WORK REQUEST: Work through the records that follow and return each line containing the word "generated".

DATA SHOWN:
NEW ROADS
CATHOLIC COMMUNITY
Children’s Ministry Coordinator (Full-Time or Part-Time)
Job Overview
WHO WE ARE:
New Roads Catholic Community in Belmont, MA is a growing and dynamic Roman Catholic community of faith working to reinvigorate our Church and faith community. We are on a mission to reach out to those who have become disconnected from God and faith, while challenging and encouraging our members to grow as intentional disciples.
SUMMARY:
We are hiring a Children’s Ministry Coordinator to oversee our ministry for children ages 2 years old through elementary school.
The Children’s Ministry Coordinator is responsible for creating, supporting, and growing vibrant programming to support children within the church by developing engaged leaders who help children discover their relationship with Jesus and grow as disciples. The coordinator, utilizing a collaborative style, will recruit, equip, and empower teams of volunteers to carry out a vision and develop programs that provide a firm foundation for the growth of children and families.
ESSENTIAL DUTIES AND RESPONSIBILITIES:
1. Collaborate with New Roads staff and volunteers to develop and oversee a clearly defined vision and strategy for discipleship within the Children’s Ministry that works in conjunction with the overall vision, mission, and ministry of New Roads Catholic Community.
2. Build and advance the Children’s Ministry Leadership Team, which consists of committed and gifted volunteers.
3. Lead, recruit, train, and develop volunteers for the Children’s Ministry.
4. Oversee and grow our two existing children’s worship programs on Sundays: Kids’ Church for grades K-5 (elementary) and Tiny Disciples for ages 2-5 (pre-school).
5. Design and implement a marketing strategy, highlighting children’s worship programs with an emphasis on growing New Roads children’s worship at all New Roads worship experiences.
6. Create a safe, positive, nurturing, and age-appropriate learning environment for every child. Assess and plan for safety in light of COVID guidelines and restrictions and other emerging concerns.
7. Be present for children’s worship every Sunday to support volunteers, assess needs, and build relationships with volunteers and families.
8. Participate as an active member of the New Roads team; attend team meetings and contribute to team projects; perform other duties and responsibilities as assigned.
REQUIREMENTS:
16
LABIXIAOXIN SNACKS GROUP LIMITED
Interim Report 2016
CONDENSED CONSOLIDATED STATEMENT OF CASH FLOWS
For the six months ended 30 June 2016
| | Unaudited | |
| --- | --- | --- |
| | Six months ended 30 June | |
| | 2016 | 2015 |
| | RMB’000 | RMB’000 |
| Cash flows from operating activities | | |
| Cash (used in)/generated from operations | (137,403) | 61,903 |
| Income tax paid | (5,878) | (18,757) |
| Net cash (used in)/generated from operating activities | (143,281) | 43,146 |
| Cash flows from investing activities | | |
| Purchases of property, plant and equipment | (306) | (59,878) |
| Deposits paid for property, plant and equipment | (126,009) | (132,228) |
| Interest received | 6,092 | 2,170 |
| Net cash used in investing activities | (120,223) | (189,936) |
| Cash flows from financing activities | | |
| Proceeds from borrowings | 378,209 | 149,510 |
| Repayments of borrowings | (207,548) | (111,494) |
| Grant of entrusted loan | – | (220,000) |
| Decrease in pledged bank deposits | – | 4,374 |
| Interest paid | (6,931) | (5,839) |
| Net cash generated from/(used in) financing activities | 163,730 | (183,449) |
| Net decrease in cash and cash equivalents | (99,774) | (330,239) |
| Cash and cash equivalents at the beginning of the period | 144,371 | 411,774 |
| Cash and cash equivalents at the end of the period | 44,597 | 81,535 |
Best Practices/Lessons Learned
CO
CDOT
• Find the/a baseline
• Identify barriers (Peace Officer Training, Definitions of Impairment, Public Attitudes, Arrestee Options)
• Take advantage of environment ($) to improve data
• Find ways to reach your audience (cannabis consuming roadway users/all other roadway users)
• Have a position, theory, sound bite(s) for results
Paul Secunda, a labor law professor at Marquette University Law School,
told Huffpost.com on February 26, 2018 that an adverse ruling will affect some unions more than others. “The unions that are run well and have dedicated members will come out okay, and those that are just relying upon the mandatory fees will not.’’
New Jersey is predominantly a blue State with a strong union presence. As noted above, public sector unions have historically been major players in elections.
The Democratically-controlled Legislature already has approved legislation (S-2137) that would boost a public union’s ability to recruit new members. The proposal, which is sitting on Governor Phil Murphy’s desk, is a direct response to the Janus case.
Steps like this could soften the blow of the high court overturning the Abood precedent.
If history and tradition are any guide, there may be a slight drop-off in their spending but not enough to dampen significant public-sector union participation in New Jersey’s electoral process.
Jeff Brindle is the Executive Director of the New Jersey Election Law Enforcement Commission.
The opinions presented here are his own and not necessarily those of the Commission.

RESPONSE FOR THIS EXERCISE:
| Cash (used in)/generated from operations | (137,403) | 61,903 |
| Net cash (used in)/generated from operating activities | (143,281) | 43,146 |
| Net cash generated from/(used in) financing activities | 163,730 | (183,449) |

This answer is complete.